[Start of Attachment]
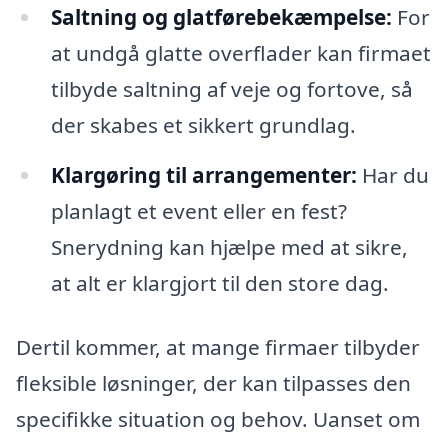
Saltning og glatførebekæmpelse:
For
at undgå glatte overflader kan firmaet
tilbyde saltning af veje og fortove, så
der skabes et sikkert grundlag.
Klargøring til arrangementer:
Har du
planlagt et event eller en fest?
Snerydning kan hjælpe med at sikre,
at alt er klargjort til den store dag.
Dertil kommer, at mange firmaer tilbyder
fleksible løsninger, der kan tilpasses den
specifikke situation og behov. Uanset om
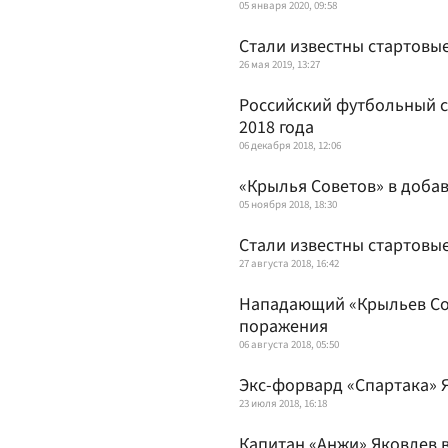
05 января 2020, 09:58
Стали известны стартовы
26 мая 2019, 13:27
Российский футбольный с
2018 года
06 декабря 2018, 12:06
«Крылья Советов» в доба
05 ноября 2018, 18:30
Стали известны стартовые
27 августа 2018, 16:42
Нападающий «Крыльев Сов
поражения
06 августа 2018, 05:50
Экс-форвард «Спартака» 
23 июля 2018, 16:18
Капитан «Анжи» Яковлев 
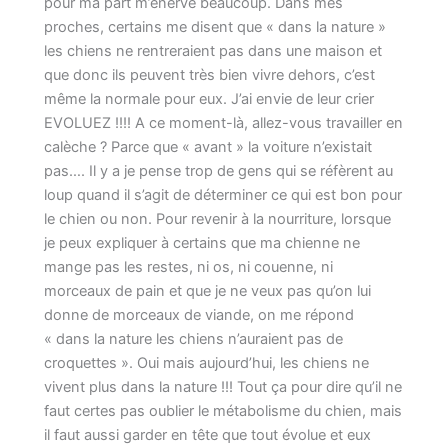
pour ma part m’énerve beaucoup. Dans mes
proches, certains me disent que « dans la nature »
les chiens ne rentreraient pas dans une maison et
que donc ils peuvent très bien vivre dehors, c’est
même la normale pour eux. J’ai envie de leur crier
EVOLUEZ !!!! A ce moment-là, allez-vous travailler en
calèche ? Parce que « avant » la voiture n’existait
pas…. Il y a je pense trop de gens qui se réfèrent au
loup quand il s’agit de déterminer ce qui est bon pour
le chien ou non. Pour revenir à la nourriture, lorsque
je peux expliquer à certains que ma chienne ne
mange pas les restes, ni os, ni couenne, ni
morceaux de pain et que je ne veux pas qu’on lui
donne de morceaux de viande, on me répond
« dans la nature les chiens n’auraient pas de
croquettes ». Oui mais aujourd’hui, les chiens ne
vivent plus dans la nature !!! Tout ça pour dire qu’il ne
faut certes pas oublier le métabolisme du chien, mais
il faut aussi garder en tête que tout évolue et eux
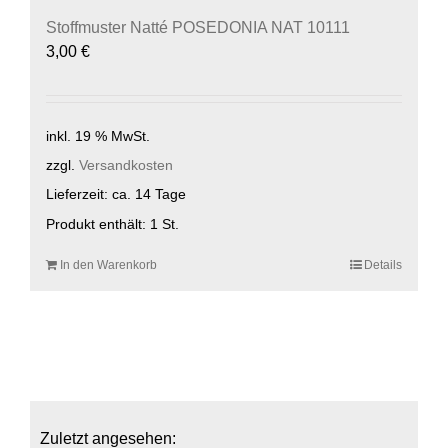
Stoffmuster Natté POSEDONIA NAT 10111
3,00
€
inkl. 19 % MwSt.
zzgl.
Versandkosten
Lieferzeit:
ca. 14 Tage
Produkt enthält: 1
St.
In den Warenkorb
Details
Zuletzt angesehen:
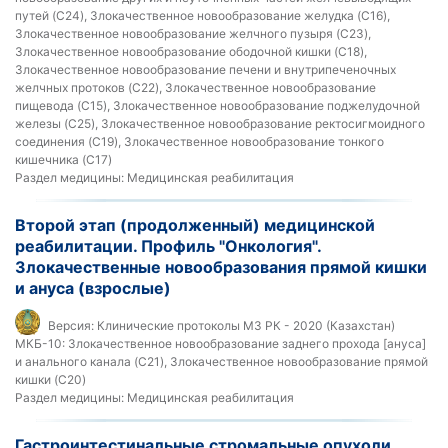
путей (C24), Злокачественное новообразование желудка (C16),
Злокачественное новообразование желчного пузыря (C23),
Злокачественное новообразование ободочной кишки (C18),
Злокачественное новообразование печени и внутрипеченочных
желчных протоков (C22), Злокачественное новообразование
пищевода (C15), Злокачественное новообразование поджелудочной
железы (C25), Злокачественное новообразование ректосигмоидного
соединения (C19), Злокачественное новообразование тонкого
кишечника (C17)
Раздел медицины:
Медицинская реабилитация
Второй этап (продолженный) медицинской
реабилитации. Профиль "Онкология".
Злокачественные новообразования прямой кишки
и ануса (взрослые)
Версия:
Клинические протоколы МЗ РК - 2020 (Казахстан)
МКБ-10:
Злокачественное новообразование заднего прохода [ануса]
и анального канала (C21), Злокачественное новообразование прямой
кишки (C20)
Раздел медицины:
Медицинская реабилитация
Гастроинтестинальные стромальные опухоли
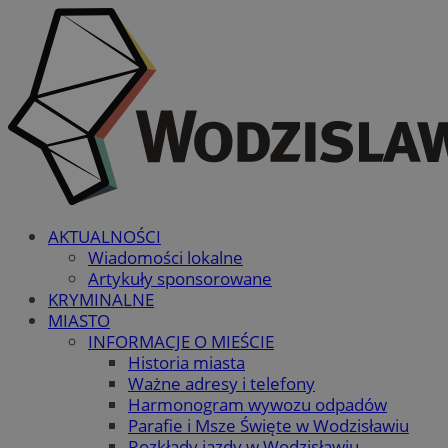
AKTUALNOŚCI
Wiadomości lokalne
Artykuły sponsorowane
KRYMINALNE
MIASTO
INFORMACJE O MIEŚCIE
Historia miasta
Ważne adresy i telefony
Harmonogram wywozu odpadów
Parafie i Msze Święte w Wodzisławiu
Rozkłady jazdy w Wodzisławiu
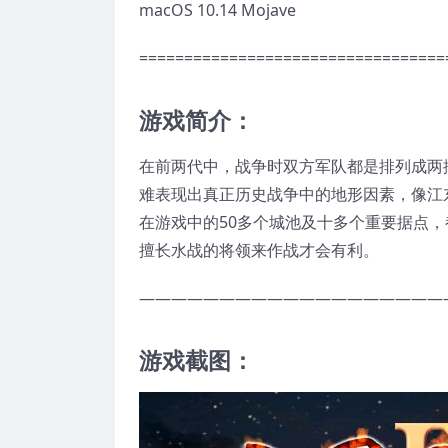
macOS 10.14 Mojave
==================================
游戏简介：
在前两代中，战争时双方军队都是排列成两
难表现出真正历史战争中的地形因素，像江
在游戏中的50多个城池及十多个重要据点
擅长水战的将领来作战才会有利。
———————————————————
游戏截图：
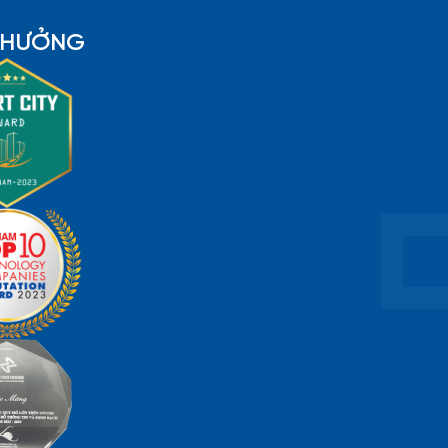
 THƯỞNG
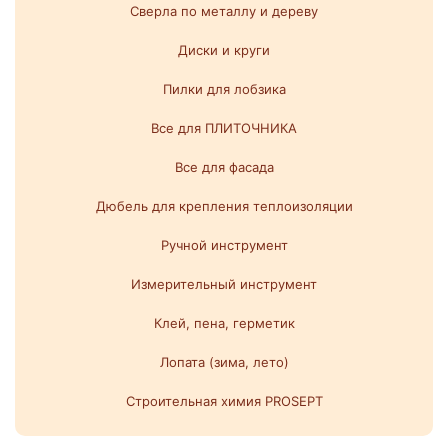
Сверла по металлу и дереву
Диски и круги
Пилки для лобзика
Все для ПЛИТОЧНИКА
Все для фасада
Дюбель для крепления теплоизоляции
Ручной инструмент
Измерительный инструмент
Клей, пена, герметик
Лопата (зима, лето)
Строительная химия PROSEPT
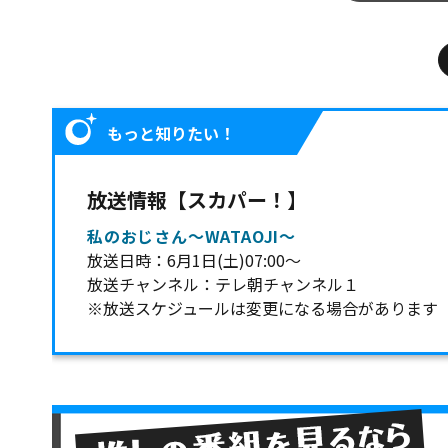
もっと知りたい！
放送情報【スカパー！】
私のおじさん～WATAOJI～
放送日時：6月1日(土)07:00～
放送チャンネル：テレ朝チャンネル１
※放送スケジュールは変更になる場合があります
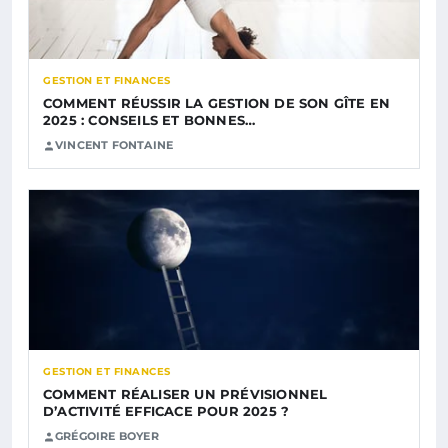
GESTION ET FINANCES
COMMENT RÉUSSIR LA GESTION DE SON GÎTE EN
2025 : CONSEILS ET BONNES…
VINCENT FONTAINE
GESTION ET FINANCES
COMMENT RÉALISER UN PRÉVISIONNEL
D’ACTIVITÉ EFFICACE POUR 2025 ?
GRÉGOIRE BOYER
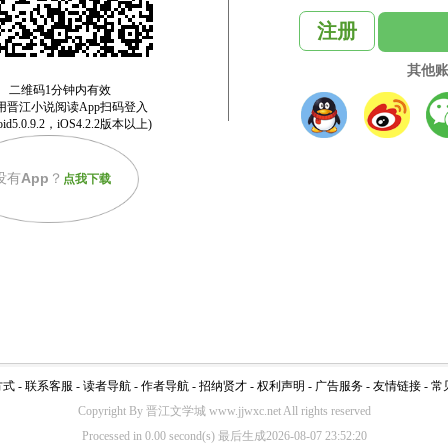
注册
其他
没有
App
？
点我下载
方式
-
联系客服
-
读者导航
-
作者导航
-
招纳贤才
-
权利声明
-
广告服务
-
友情链接
-
常
Copyright By 晋江文学城 www.jjwxc.net All rights reserved
Processed in 0.00 second(s) 最后生成2026-08-07 23:52:20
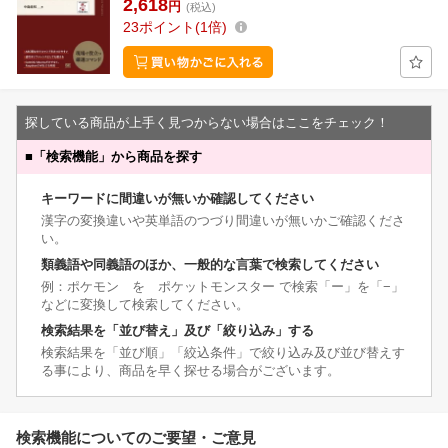
2,618
円
(税込)
23
ポイント
1倍
探している商品が上手く見つからない場合はここをチェック！
■
「検索機能」から商品を探す
キーワードに間違いが無いか確認してください
漢字の変換違いや英単語のつづり間違いが無いかご確認くださ
い。
類義語や同義語のほか、一般的な言葉で検索してください
例：ポケモン を ポケットモンスター で検索「ー」を「−」
などに変換して検索してください。
検索結果を「並び替え」及び「絞り込み」する
検索結果を「並び順」「絞込条件」で絞り込み及び並び替えす
る事により、商品を早く探せる場合がございます。
検索機能についてのご要望・ご意見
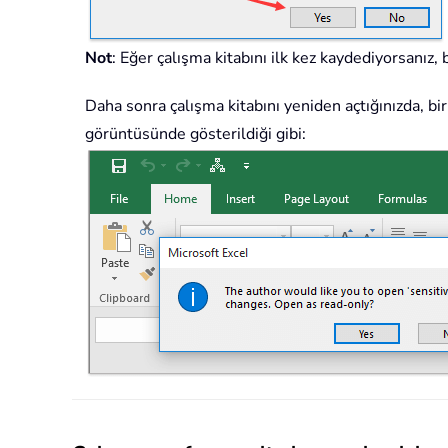
Not
: Eğer çalışma kitabını ilk kez kaydediyorsanız,
Daha sonra çalışma kitabını yeniden açtığınızda, bi
görüntüsünde gösterildiği gibi:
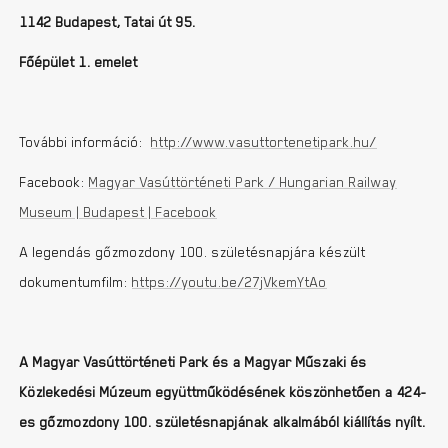
1142 Budapest, Tatai út 95.
Főépület 1. emelet
További információ:
http://www.vasuttortenetipark.hu/
Facebook:
Magyar Vasúttörténeti Park / Hungarian Railway
Museum | Budapest | Facebook
A legendás gőzmozdony 100. születésnapjára készült
dokumentumfilm:
https://youtu.be/27jVkemYtAo
A Magyar Vasúttörténeti Park és a Magyar Műszaki és
Közlekedési Múzeum együttműködésének köszönhetően a 424-
es gőzmozdony 100. születésnapjának alkalmából kiállítás nyílt.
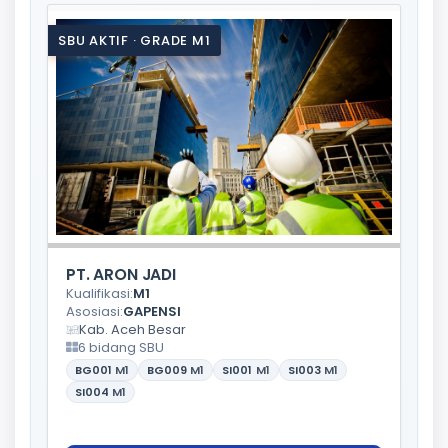
SBU AKTIF · GRADE M1
PT. ARON JADI
Kualifikasi:
M1
Asosiasi:
GAPENSI
Kab. Aceh Besar
6 bidang SBU
BG001
M1
BG009
M1
SI001
M1
SI003
M1
SI004
M1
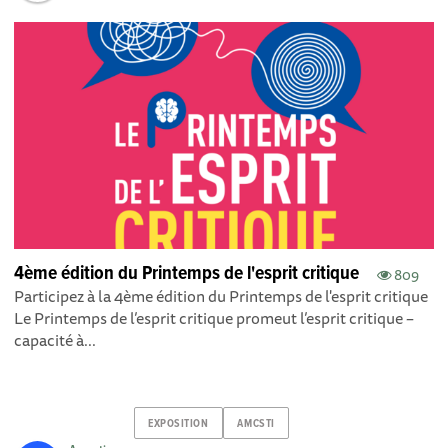
4ème édition du Printemps de l'esprit critique
809
Participez à la 4ème édition du Printemps de l'esprit critique
Le Printemps de l’esprit critique promeut l’esprit critique –
capacité à...
EXPOSITION
AMCSTI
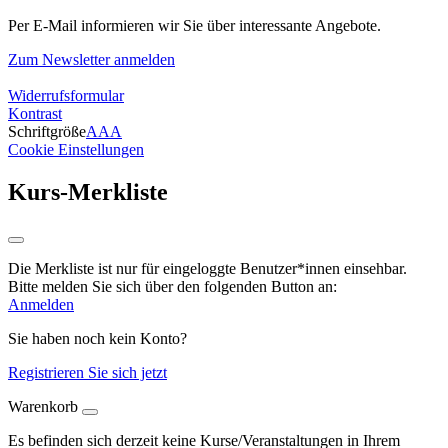
Per E-Mail informieren wir Sie über interessante Angebote.
Zum Newsletter anmelden
Widerrufsformular
Kontrast
Schriftgröße
A
A
A
Cookie Einstellungen
Kurs-Merkliste
Die Merkliste ist nur für eingeloggte Benutzer*innen einsehbar.
Bitte melden Sie sich über den folgenden Button an:
Anmelden
Sie haben noch kein Konto?
Registrieren Sie sich jetzt
Warenkorb
Es befinden sich derzeit keine Kurse/Veranstaltungen in Ihrem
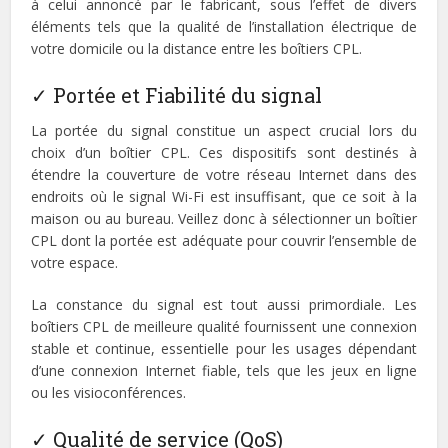
à celui annoncé par le fabricant, sous l’effet de divers
éléments tels que la qualité de l’installation électrique de
votre domicile ou la distance entre les boîtiers CPL.
✓ Portée et Fiabilité du signal
La portée du signal constitue un aspect crucial lors du
choix d’un boîtier CPL. Ces dispositifs sont destinés à
étendre la couverture de votre réseau Internet dans des
endroits où le signal Wi-Fi est insuffisant, que ce soit à la
maison ou au bureau. Veillez donc à sélectionner un boîtier
CPL dont la portée est adéquate pour couvrir l’ensemble de
votre espace.
La constance du signal est tout aussi primordiale. Les
boîtiers CPL de meilleure qualité fournissent une connexion
stable et continue, essentielle pour les usages dépendant
d’une connexion Internet fiable, tels que les jeux en ligne
ou les visioconférences.
✓ Qualité de service (QoS)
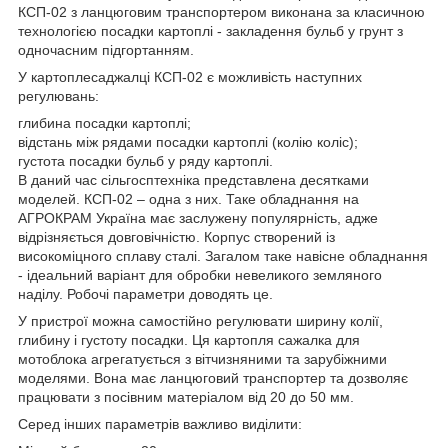
КСП-02 з ланцюговим транспортером виконана за класичною
технологією посадки картоплі - закладення бульб у грунт з
одночасним підгортанням.
У картоплесаджалці КСП-02 є можливість наступних
регулювань:
глибина посадки картоплі;
відстань між рядами посадки картоплі (колію коліс);
густота посадки бульб у ряду картоплі.
В даний час сільгосптехніка представлена ​​десятками
моделей. КСП-02 – одна з них. Таке обладнання на
АГРОКРАМ Україна має заслужену популярність, адже
відрізняється довговічністю. Корпус створений із
високоміцного сплаву сталі. Загалом таке навісне обладнання
- ідеальний варіант для обробки невеликого земляного
наділу. Робочі параметри доводять це.
У пристрої можна самостійно регулювати ширину колії,
глибину і густоту посадки. Ця картопля сажалка для
мотоблока агрегатується з вітчизняними та зарубіжними
моделями. Вона має ланцюговий транспортер та дозволяє
працювати з посівним матеріалом від 20 до 50 мм.
Серед інших параметрів важливо виділити:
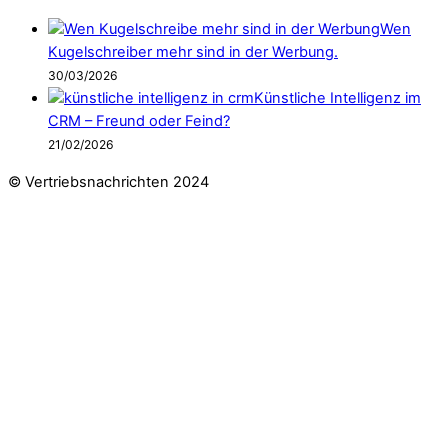
Wen
Kugelschreiber mehr sind in der Werbung.
30/03/2026
Künstliche Intelligenz im
CRM – Freund oder Feind?
21/02/2026
© Vertriebsnachrichten 2024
[End of Attachment]
PROBLEM TO WORK ON: Would you copy, word for word, only the lines above from the one containing "donne de morceaux de viande, on me répond" through the one containing "Клинические протоколы МЗ", both included, and please leave out the pictures?

SOLUTION TO THIS PROBLEM:
donne de morceaux de viande, on me répond
« dans la nature les chiens n’auraient pas de
croquettes ». Oui mais aujourd’hui, les chiens ne
vivent plus dans la nature !!! Tout ça pour dire qu’il ne
faut certes pas oublier le métabolisme du chien, mais
il faut aussi garder en tête que tout évolue et eux
Stoffmuster Natté POSEDONIA NAT 10111
3,00
€
inkl. 19 % MwSt.
zzgl.
Versandkosten
Lieferzeit:
ca. 14 Tage
Produkt enthält: 1
St.
In den Warenkorb
Details
Zuletzt angesehen:
путей (C24), Злокачественное новообразование желудка (C16),
Злокачественное новообразование желчного пузыря (C23),
Злокачественное новообразование ободочной кишки (C18),
Злокачественное новообразование печени и внутрипеченочных
желчных протоков (C22), Злокачественное новообразование
пищевода (C15), Злокачественное новообразование поджелудочной
железы (C25), Злокачественное новообразование ректосигмоидного
соединения (C19), Злокачественное новообразование тонкого
кишечника (C17)
Раздел медицины:
Медицинская реабилитация
Второй этап (продолженный) медицинской
реабилитации. Профиль "Онкология".
Злокачественные новообразования прямой кишки
и ануса (взрослые)
Версия:
Клинические протоколы МЗ РК - 2020 (Казахстан)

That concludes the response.